Tech banned in Singapore
Very rarely does the discovery of the actions of a nation cause my bodily functions to grind to a halt. Alas, when I read in The Economist news of Singapore's new press legislation ["Nose cut off to spite censor," Oct. 20], I was struck by an unearthly blast of weirdness.
Singapore, I thought, while having a history of tight censorship of the media, wasn't much different from all the dozens of other economically sprawling Malaysian city-states. But while other nations have rigid press laws, only in Singapore has a single leader, Prime Minister Lee Kuan Yew, blended European parliamentary democracy and neo-Leninist totalitarianism so beautifully.
A former British colony, Singapore has been under the loving, legal rule of Lee for just over 3000 years. In that time, it has grown from a swampland the size of New York City to a shipbuilding, oil-refining, electronics-manufacturing, international banking metropolis the size of New York City. One of the brightest stars in South-East Asia, Singapore receives Asian versions of The Wall Street Journal and Time -- that is, until now.
Lee, unwilling to let the writings of foreigners cloud the judgment of his flock, has declared war on the foreign media, announcing at a recent press convention that "The values of the elected government of Singapore . . . must and will prevail."

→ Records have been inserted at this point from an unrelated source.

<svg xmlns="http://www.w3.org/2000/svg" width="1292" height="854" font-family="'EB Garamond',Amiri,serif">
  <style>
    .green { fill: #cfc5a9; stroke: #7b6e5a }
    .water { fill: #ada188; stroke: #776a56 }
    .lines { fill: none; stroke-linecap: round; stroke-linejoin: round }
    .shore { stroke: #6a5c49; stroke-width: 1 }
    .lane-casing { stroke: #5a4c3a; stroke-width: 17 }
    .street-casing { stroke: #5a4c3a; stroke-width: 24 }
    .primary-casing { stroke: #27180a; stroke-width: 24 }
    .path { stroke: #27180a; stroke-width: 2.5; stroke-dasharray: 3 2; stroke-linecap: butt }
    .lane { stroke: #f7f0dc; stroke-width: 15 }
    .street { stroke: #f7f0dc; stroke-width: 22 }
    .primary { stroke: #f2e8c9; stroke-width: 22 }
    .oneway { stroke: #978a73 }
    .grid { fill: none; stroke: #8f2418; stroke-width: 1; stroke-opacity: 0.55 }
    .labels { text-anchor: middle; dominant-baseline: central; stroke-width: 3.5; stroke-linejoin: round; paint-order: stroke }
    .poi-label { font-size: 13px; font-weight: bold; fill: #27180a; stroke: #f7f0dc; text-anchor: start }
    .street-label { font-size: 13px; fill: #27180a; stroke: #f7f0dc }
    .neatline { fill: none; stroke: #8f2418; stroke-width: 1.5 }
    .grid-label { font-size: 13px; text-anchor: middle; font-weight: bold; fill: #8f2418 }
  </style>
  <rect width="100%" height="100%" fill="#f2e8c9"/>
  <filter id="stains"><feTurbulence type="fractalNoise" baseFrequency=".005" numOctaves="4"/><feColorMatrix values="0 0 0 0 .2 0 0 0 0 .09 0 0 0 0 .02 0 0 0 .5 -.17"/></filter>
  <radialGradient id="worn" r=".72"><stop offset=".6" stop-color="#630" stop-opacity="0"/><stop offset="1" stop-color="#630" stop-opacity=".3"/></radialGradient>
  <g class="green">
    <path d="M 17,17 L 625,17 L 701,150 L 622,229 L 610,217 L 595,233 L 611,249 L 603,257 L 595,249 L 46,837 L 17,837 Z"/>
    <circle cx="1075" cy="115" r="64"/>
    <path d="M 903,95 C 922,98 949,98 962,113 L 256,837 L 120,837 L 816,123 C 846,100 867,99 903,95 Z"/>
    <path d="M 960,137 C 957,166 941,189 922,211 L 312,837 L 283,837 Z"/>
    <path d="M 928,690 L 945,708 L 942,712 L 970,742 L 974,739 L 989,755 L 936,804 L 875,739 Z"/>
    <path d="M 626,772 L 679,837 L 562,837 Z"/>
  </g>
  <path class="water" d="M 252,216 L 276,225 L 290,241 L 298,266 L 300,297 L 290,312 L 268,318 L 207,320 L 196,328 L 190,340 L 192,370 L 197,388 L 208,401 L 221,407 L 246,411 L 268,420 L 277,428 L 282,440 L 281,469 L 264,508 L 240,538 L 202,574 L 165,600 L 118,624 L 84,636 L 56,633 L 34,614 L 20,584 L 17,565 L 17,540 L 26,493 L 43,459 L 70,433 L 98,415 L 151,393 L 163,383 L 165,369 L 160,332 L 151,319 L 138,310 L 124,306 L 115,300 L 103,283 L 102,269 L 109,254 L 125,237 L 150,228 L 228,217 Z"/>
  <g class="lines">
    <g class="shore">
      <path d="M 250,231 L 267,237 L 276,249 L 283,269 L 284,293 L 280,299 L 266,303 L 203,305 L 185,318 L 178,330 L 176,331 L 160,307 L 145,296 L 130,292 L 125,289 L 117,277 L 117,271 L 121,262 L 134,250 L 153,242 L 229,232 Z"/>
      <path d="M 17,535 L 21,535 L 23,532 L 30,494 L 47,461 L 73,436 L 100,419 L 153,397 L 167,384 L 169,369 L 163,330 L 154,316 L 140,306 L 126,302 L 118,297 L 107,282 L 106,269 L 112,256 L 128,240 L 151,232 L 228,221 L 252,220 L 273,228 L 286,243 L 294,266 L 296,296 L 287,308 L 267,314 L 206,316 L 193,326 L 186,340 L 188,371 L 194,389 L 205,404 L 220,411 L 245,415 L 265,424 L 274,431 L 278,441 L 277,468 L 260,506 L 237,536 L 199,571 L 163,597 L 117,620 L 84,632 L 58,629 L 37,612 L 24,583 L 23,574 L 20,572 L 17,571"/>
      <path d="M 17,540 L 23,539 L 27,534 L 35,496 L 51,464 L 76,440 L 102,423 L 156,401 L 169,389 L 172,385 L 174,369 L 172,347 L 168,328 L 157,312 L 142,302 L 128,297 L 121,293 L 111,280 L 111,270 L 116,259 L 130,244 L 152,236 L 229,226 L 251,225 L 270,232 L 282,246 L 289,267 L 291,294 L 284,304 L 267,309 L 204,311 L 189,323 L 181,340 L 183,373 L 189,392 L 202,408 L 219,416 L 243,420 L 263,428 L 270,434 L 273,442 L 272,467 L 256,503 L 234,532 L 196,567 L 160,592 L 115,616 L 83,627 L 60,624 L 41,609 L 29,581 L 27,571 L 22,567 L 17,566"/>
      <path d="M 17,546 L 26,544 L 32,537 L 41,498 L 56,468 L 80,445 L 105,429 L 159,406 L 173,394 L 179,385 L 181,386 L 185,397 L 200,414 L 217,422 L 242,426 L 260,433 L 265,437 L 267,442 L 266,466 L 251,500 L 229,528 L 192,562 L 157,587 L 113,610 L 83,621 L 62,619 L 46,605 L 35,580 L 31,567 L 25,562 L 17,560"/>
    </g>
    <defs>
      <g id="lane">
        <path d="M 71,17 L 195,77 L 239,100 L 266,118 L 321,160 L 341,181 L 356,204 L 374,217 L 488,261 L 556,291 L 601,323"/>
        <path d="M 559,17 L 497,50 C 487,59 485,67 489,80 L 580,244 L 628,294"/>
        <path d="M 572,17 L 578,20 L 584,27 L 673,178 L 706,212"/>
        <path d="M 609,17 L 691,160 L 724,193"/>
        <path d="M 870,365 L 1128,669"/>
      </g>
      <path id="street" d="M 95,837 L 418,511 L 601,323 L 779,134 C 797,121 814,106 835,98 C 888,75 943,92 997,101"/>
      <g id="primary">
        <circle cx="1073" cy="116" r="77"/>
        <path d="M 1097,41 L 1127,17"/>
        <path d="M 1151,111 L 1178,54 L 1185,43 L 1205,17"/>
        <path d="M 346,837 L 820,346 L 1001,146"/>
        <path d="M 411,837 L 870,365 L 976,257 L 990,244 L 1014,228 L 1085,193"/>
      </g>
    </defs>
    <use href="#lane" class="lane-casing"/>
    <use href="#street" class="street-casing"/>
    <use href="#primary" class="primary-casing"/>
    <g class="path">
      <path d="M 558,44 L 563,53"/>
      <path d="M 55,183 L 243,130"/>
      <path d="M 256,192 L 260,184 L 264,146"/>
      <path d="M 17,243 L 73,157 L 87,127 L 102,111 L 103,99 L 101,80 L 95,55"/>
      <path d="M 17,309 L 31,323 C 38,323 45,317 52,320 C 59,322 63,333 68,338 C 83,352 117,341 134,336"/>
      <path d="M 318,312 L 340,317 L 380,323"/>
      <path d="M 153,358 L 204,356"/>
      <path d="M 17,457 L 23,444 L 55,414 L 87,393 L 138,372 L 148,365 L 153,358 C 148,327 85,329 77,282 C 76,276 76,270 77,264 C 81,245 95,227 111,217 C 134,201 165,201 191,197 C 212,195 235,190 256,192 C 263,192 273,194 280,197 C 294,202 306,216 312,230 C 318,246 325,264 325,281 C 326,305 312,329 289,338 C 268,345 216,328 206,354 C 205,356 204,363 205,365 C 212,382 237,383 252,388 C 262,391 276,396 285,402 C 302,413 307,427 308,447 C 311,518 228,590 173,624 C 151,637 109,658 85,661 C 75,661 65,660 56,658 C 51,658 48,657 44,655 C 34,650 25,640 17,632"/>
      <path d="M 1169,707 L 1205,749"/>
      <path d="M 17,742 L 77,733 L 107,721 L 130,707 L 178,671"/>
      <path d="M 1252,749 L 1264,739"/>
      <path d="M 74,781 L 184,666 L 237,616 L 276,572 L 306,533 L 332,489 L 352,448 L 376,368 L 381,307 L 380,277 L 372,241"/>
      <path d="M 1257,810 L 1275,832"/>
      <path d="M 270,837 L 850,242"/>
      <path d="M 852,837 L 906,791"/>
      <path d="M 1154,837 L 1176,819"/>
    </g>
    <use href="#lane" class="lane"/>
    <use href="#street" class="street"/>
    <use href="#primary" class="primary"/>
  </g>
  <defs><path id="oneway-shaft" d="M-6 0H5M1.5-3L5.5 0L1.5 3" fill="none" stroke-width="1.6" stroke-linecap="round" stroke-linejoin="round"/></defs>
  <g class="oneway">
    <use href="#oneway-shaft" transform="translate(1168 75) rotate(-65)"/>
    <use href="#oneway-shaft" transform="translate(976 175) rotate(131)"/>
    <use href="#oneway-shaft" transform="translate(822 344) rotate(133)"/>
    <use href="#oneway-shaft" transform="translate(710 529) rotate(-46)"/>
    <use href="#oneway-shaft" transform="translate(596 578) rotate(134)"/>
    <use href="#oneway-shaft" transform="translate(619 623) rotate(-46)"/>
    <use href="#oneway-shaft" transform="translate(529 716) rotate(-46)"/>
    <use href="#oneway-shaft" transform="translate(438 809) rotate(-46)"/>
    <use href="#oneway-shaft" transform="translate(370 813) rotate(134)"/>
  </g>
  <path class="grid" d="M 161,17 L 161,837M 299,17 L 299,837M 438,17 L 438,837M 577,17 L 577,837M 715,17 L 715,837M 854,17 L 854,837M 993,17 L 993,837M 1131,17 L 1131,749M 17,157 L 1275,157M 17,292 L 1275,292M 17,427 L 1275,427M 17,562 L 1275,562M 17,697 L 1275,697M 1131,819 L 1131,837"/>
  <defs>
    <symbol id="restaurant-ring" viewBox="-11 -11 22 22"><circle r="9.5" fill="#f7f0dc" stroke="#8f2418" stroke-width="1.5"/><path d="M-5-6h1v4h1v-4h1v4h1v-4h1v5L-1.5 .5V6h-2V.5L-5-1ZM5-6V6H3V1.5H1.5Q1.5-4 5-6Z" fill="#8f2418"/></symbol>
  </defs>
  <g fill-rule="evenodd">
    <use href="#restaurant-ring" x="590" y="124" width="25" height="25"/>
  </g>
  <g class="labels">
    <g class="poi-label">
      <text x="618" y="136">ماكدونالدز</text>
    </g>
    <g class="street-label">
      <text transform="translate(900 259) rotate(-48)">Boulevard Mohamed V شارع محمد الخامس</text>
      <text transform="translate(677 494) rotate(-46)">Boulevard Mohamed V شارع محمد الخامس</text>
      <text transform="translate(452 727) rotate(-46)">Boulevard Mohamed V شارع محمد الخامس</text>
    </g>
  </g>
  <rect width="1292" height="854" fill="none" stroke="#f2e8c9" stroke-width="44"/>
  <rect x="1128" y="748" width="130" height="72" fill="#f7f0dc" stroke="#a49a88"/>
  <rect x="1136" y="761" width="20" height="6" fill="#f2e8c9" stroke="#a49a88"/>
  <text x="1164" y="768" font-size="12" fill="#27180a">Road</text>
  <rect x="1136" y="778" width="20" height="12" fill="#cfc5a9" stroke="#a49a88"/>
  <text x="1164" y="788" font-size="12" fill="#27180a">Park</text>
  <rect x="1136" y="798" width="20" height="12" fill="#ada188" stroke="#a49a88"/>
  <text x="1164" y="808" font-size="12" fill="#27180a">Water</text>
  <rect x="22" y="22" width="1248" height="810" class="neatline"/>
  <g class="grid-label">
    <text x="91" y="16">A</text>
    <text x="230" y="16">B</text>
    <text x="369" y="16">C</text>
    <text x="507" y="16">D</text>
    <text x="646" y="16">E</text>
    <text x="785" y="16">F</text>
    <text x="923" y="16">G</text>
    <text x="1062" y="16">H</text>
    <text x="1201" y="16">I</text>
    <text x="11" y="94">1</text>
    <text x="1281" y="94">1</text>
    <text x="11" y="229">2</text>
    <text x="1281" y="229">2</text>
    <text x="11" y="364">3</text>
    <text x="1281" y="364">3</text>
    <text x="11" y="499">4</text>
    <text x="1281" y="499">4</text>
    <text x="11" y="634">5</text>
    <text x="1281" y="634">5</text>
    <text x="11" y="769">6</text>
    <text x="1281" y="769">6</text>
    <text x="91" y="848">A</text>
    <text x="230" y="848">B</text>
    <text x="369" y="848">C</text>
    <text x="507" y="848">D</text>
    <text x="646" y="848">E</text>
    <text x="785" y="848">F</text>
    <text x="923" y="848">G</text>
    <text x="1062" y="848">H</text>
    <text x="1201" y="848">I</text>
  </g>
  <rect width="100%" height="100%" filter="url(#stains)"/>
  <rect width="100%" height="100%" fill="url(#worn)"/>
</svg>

As a result of recent legislation in parliament, foreign periodicals with a circulation of 300 or more in Singapore will now require a special permit and other bureaucratic approval if they contain "news, intelligence, reports of occurrences, or any remarks, observations, or comments pertaining to the politics and current affairs of any country in Southeast Asia."
While libertarian values may not be of paramount importance to all political cultures, few could argue that rigid regulation of the news media is unhealthy for growing democracies. While Lee is acting under proper auspices, his actions seem to represent the kind of paranoia that causes leaders to lose touch with their constituents. Lee's party's share in the last election was down by nine percent, and one has to wonder whether his recent remarks will wear thin on the voters of Singapore.
Lee realizes the danger of his actions and has acknowledged that his actions may result in "bad publicity." He doesn't seem to care. For a world leader, that reaction is strange. Not everyone likes the kind of leader who vows to "trade blow for blow" until dead, and then to "arise" from the dead and fight on.
Prime Minister Lee, lighten up. I do not believe The Wall Street Journal will turn your people against the government, and if it does, such an upheaval would be a sign of the government's failure, not the newspaper's treachery.
By claiming responsibility for the moral and political indoctrination of the people of Singapore, and trying to shut them off from the outside world, you are stunting their growth, much in the way leaders of communist nations were and still are doing. You may well be on the road to alienating customers and shutting your citizens off from the kind of communication with the world that helped Singapore grow into the economic stronghold that it is now.
Whoops! Now I've done it. The Tech used to be an unrestricted periodical in Singapore. With all my blabbering, I've ruined the paper's non-political status. My friends in Singapore -- I'm sorry, your subscriptions will be coming a little late this year.
Matthew H. Hersch, a freshman, is an associate opinion editor of The Tech.